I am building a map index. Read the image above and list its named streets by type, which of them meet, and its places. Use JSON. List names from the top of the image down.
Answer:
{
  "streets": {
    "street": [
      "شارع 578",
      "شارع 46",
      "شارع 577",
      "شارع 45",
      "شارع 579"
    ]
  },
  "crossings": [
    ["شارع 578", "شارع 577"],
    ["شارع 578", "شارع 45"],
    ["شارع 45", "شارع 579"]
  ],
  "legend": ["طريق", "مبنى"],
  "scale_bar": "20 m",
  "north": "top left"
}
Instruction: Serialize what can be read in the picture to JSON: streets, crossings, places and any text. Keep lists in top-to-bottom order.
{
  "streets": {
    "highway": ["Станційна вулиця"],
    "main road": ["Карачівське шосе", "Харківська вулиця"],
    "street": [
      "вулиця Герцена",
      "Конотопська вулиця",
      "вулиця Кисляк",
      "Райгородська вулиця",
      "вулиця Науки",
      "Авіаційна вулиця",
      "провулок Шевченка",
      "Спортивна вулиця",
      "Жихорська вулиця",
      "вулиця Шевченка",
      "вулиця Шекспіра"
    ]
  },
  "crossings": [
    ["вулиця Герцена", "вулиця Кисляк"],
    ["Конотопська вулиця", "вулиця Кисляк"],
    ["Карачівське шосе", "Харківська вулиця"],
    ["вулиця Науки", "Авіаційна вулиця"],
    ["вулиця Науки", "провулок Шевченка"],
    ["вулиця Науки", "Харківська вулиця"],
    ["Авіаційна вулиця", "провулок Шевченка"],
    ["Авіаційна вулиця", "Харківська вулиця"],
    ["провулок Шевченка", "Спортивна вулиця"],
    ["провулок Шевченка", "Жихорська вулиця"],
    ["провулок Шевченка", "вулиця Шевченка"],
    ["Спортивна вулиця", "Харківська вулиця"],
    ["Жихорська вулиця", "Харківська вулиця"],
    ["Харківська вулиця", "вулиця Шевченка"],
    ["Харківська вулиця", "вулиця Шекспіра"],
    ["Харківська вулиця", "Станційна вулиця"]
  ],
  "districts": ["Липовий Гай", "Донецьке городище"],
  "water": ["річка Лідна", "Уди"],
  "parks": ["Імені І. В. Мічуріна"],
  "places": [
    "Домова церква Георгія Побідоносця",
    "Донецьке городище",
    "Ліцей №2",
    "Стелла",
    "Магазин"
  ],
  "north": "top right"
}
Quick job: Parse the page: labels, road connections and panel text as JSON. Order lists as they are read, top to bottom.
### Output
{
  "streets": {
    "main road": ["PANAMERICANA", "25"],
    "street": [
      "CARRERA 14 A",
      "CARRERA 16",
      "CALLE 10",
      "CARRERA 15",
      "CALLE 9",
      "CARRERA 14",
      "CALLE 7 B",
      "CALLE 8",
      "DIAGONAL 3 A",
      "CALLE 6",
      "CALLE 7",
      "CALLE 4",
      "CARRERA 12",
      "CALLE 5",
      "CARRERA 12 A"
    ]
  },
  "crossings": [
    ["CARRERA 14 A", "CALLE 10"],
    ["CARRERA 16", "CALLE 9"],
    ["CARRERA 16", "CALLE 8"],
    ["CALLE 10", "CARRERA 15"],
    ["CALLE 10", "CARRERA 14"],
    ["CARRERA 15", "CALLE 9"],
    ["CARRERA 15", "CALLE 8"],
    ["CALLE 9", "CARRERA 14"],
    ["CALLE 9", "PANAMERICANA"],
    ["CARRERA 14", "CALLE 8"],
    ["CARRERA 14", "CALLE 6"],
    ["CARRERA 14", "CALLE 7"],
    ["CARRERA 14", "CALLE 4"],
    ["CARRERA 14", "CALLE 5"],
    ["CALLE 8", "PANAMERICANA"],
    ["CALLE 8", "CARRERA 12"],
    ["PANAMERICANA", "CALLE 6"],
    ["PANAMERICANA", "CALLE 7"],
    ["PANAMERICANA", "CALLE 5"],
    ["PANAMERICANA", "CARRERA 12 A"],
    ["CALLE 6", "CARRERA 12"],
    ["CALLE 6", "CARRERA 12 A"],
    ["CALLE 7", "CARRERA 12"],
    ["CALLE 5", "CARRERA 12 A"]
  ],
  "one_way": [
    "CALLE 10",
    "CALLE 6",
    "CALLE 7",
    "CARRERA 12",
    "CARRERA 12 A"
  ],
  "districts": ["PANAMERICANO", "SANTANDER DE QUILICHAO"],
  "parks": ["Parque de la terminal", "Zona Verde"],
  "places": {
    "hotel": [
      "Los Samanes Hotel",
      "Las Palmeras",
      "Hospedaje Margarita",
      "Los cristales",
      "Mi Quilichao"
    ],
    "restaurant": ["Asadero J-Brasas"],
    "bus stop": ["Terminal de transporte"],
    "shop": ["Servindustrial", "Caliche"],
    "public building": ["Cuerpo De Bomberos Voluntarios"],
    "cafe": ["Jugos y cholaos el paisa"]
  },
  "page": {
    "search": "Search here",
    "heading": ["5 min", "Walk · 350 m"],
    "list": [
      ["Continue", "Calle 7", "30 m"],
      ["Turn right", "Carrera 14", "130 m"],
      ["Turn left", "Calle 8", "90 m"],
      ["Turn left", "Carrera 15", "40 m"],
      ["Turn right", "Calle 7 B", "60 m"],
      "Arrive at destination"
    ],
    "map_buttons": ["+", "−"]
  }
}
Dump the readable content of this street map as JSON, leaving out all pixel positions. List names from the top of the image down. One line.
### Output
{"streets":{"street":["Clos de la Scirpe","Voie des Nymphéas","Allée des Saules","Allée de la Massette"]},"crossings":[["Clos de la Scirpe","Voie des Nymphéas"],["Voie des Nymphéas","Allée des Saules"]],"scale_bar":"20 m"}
____
▶ **Exercise directions**
Report the total of lines above containing the string "Авіаційна", and write nothing besides it.

▶ **Answer for this exercise**
4